Chiudono esprimendo tutta la loro solidarietà ai NO TAV e ai NO TAP, soprattutto a coloro che sono stati tratti in arresto solo per aver cercato di difendere i diritti del territorio e dei suoi abitanti.
A seguire il rappresentante della campagna trasporti di Greenpeace ha ribadito la necessità di spingere al massimo per la mobilità alternativa e di condivisione.
Per ultimo c’è stato l’intervento dell’Associazione Terra che si è fatta portavoce della questione agroalimentare, denunciando da un lato lo sfruttamento dei lavoratori, dall’altro l’insostenibilità del sistema.
Sistema che ha un’enorme impronta ecologica, legata soprattutto alla produzione di carne, sia a livello intensivo che estensivo.

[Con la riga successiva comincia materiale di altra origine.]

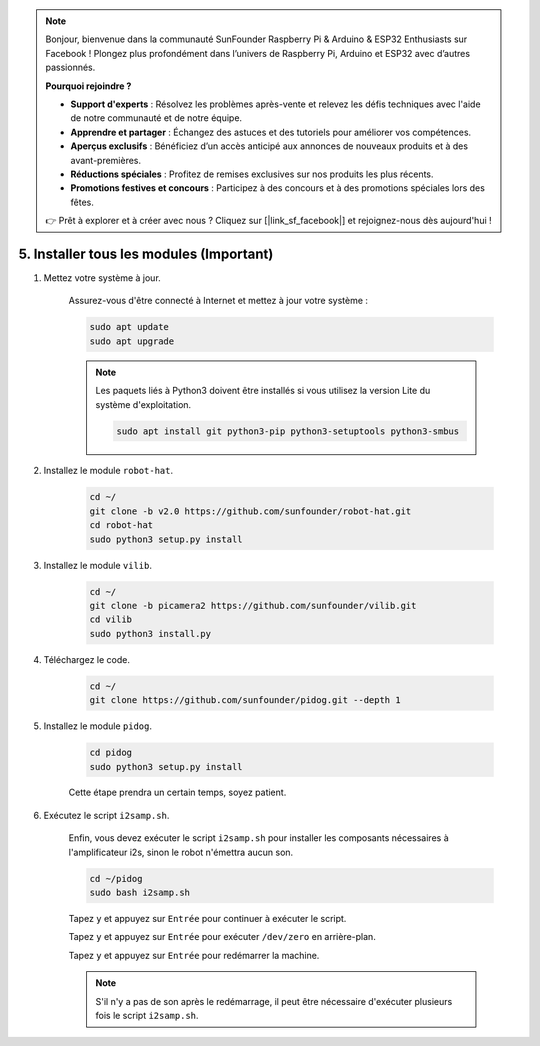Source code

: .. note::

    Bonjour, bienvenue dans la communauté SunFounder Raspberry Pi & Arduino & ESP32 Enthusiasts sur Facebook ! Plongez plus profondément dans l’univers de Raspberry Pi, Arduino et ESP32 avec d’autres passionnés.

    **Pourquoi rejoindre ?**

    - **Support d'experts** : Résolvez les problèmes après-vente et relevez les défis techniques avec l'aide de notre communauté et de notre équipe.
    - **Apprendre et partager** : Échangez des astuces et des tutoriels pour améliorer vos compétences.
    - **Aperçus exclusifs** : Bénéficiez d’un accès anticipé aux annonces de nouveaux produits et à des avant-premières.
    - **Réductions spéciales** : Profitez de remises exclusives sur nos produits les plus récents.
    - **Promotions festives et concours** : Participez à des concours et à des promotions spéciales lors des fêtes.

    👉 Prêt à explorer et à créer avec nous ? Cliquez sur [|link_sf_facebook|] et rejoignez-nous dès aujourd'hui !

.. _install_all_modules:

5. Installer tous les modules (Important)
==============================================

#. Mettez votre système à jour.

    Assurez-vous d'être connecté à Internet et mettez à jour votre système :

    .. raw:: html

        <run></run>

    .. code-block::

        sudo apt update
        sudo apt upgrade

    .. note::

        Les paquets liés à Python3 doivent être installés si vous utilisez la version Lite du système d'exploitation.

        .. raw:: html

            <run></run>

        .. code-block::
        
            sudo apt install git python3-pip python3-setuptools python3-smbus


#. Installez le module ``robot-hat``.

    .. raw:: html

        <run></run>

    .. code-block::

        cd ~/
        git clone -b v2.0 https://github.com/sunfounder/robot-hat.git
        cd robot-hat
        sudo python3 setup.py install


#. Installez le module ``vilib``.

    .. raw:: html

        <run></run>

    .. code-block::

        cd ~/
        git clone -b picamera2 https://github.com/sunfounder/vilib.git
        cd vilib
        sudo python3 install.py


#. Téléchargez le code.

    .. raw:: html

        <run></run>

    .. code-block::

        cd ~/
        git clone https://github.com/sunfounder/pidog.git --depth 1

#. Installez le module ``pidog``.

    .. raw:: html

        <run></run>

    .. code-block::

        cd pidog
        sudo python3 setup.py install

    Cette étape prendra un certain temps, soyez patient.

#. Exécutez le script ``i2samp.sh``.

    Enfin, vous devez exécuter le script ``i2samp.sh`` pour installer les composants nécessaires à l'amplificateur i2s, sinon le robot n'émettra aucun son.

    .. raw:: html

        <run></run>

    .. code-block::

        cd ~/pidog
        sudo bash i2samp.sh
        
    .. image:: img/i2s.png

    Tapez ``y`` et appuyez sur ``Entrée`` pour continuer à exécuter le script.

    .. image:: img/i2s2.png

    Tapez ``y`` et appuyez sur ``Entrée`` pour exécuter ``/dev/zero`` en arrière-plan.

    .. image:: img/i2s3.png

    Tapez ``y`` et appuyez sur ``Entrée`` pour redémarrer la machine.

    .. note::
        S'il n'y a pas de son après le redémarrage, il peut être nécessaire d'exécuter plusieurs fois le script ``i2samp.sh``.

A tutti gli effetti non si può più parlare di agricoltura, perché la produzione agricola è diventata da anni una vera e propria industria a cielo aperto che comporta deforestazione, notevole consumo idrico, fortossimo impatto sulla biodiversità a causa dei prodotti chimici utilizzati, e l’inquinamento legato ai trasporti.
La mattinata è poi terminata con una performance teatrale di notevole impatto: in un corteo funebre sono state portate a braccio tre bare che rappresentavano una il Pianeta, l’altra gli animali e la terza le persone a ricordare che siamo quasi agli sgoccioli per arrivare al punto di non ritorno.